-- RECORDS FOR THE TASK follows --

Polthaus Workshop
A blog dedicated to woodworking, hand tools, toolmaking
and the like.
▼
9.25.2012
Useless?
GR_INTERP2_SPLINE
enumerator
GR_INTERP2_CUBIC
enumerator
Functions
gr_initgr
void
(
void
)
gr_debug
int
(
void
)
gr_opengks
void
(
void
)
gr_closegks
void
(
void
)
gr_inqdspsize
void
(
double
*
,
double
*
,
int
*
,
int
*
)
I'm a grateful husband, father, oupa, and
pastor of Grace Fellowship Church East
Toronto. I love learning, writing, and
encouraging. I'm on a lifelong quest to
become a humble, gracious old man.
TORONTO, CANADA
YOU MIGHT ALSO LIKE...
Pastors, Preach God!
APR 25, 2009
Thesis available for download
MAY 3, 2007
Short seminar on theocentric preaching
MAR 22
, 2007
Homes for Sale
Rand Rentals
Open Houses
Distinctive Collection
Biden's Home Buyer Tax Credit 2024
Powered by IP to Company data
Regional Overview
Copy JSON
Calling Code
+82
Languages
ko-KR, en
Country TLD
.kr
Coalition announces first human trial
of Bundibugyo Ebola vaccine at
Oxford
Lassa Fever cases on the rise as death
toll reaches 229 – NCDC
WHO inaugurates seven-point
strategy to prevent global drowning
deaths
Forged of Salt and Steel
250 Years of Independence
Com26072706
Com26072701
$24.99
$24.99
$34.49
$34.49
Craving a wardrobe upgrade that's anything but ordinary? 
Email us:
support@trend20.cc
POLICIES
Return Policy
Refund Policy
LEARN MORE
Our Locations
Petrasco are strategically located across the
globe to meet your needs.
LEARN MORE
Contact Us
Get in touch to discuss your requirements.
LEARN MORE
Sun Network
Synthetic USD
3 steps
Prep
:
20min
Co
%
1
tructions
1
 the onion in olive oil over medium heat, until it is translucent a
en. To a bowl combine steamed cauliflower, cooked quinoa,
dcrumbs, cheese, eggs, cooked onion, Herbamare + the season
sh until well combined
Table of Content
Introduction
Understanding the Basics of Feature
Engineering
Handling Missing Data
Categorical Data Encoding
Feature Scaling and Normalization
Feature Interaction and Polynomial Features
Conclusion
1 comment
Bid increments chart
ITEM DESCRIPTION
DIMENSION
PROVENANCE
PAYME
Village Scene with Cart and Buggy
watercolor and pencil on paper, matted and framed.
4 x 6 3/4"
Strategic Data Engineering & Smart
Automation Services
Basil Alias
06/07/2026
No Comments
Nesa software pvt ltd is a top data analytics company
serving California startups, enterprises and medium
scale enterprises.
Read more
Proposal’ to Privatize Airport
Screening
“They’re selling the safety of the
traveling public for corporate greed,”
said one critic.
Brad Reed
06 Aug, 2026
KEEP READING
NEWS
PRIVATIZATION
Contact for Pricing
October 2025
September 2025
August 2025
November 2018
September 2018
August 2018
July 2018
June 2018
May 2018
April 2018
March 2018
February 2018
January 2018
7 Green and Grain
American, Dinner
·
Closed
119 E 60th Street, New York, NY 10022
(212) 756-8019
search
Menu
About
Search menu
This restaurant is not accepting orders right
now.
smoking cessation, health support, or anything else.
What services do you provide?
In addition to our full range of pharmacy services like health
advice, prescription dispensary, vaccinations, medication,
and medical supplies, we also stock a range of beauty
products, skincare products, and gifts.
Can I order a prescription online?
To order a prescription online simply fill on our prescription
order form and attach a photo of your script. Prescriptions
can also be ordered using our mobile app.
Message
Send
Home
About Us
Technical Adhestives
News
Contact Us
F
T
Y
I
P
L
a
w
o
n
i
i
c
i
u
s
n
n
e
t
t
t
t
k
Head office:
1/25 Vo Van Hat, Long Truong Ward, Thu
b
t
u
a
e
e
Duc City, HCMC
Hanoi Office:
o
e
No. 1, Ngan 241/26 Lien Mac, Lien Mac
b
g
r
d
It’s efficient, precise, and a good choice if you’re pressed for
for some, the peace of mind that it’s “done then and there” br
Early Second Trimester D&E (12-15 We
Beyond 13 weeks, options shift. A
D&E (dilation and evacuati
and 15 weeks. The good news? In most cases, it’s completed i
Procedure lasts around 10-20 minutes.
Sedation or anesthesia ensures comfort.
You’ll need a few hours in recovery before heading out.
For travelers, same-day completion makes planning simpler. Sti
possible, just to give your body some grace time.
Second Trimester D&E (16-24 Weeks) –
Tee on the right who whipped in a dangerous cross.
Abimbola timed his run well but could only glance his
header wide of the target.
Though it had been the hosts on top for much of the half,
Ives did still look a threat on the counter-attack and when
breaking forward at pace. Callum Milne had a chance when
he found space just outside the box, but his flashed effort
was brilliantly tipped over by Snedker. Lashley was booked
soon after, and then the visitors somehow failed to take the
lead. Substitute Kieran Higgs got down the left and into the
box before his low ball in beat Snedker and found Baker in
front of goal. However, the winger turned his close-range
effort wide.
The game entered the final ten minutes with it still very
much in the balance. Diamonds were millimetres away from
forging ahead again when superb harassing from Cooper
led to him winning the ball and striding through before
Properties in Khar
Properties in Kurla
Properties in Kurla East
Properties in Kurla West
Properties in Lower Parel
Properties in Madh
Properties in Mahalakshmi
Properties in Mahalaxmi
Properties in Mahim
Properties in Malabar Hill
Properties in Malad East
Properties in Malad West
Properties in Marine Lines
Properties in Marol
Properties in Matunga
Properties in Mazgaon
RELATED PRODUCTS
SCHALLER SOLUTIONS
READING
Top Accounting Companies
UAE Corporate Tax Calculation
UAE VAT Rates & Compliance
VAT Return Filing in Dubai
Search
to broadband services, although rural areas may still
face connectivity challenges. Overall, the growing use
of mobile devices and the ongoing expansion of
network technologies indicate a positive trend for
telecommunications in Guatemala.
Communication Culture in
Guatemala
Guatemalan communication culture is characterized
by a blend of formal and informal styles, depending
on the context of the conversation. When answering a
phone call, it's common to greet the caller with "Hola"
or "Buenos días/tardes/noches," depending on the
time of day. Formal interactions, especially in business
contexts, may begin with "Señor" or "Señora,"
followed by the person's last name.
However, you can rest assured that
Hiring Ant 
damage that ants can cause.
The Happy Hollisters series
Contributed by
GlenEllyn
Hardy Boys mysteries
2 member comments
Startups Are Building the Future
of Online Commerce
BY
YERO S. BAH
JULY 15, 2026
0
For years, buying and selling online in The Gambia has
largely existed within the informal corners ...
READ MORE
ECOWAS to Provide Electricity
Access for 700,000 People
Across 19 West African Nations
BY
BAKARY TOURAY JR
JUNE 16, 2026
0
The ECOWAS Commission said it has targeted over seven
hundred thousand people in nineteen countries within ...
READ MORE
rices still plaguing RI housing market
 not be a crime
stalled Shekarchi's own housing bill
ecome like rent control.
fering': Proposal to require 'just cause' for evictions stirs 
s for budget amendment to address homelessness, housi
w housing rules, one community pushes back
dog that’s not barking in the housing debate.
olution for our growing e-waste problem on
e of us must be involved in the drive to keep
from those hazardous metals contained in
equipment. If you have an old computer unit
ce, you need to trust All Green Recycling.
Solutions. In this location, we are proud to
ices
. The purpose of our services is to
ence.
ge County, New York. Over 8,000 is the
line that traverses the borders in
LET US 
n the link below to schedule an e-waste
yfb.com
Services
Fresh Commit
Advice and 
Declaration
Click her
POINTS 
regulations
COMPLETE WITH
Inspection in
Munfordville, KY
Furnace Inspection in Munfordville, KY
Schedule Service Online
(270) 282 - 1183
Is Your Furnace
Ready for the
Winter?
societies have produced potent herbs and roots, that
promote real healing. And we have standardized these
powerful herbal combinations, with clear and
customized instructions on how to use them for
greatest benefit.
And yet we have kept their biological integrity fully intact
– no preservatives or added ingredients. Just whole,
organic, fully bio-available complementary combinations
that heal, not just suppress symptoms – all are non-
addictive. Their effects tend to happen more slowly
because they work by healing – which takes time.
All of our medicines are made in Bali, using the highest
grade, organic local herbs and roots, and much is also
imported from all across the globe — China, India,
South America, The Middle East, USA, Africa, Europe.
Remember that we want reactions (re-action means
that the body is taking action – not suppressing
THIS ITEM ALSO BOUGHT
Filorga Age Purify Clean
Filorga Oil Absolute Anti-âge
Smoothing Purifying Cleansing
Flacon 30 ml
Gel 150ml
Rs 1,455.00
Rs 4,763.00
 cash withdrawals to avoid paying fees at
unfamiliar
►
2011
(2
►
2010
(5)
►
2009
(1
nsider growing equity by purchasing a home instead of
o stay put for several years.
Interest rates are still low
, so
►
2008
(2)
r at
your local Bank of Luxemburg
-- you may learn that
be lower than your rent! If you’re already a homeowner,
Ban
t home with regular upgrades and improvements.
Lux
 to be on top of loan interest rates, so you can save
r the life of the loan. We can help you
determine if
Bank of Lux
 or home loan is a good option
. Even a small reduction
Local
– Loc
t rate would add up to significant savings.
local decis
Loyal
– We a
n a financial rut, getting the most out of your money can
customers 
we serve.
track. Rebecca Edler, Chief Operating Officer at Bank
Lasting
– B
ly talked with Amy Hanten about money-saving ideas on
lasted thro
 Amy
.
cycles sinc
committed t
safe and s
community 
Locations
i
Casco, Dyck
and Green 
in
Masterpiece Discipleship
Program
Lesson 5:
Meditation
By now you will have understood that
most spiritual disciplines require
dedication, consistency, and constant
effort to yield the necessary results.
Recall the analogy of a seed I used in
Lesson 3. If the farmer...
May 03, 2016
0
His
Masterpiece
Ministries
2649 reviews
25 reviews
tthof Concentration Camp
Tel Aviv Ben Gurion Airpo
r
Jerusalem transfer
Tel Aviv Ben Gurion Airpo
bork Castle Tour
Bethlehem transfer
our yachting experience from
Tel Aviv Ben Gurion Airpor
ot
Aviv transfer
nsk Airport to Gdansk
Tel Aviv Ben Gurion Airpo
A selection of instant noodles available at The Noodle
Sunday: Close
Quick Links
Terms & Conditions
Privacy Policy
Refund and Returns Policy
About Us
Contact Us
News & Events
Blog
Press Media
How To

-- RECORDS FOR THE TASK concluded --

INSTRUCTIONS TO FOLLOW
Reproduce, line for line, the text from the start of the items up to and including the line with "encouraging. I'm on a lifelong quest to".

RESPONSE
Polthaus Workshop
A blog dedicated to woodworking, hand tools, toolmaking
and the like.
▼
9.25.2012
Useless?
GR_INTERP2_SPLINE
enumerator
GR_INTERP2_CUBIC
enumerator
Functions
gr_initgr
void
(
void
)
gr_debug
int
(
void
)
gr_opengks
void
(
void
)
gr_closegks
void
(
void
)
gr_inqdspsize
void
(
double
*
,
double
*
,
int
*
,
int
*
)
I'm a grateful husband, father, oupa, and
pastor of Grace Fellowship Church East
Toronto. I love learning, writing, and
encouraging. I'm on a lifelong quest to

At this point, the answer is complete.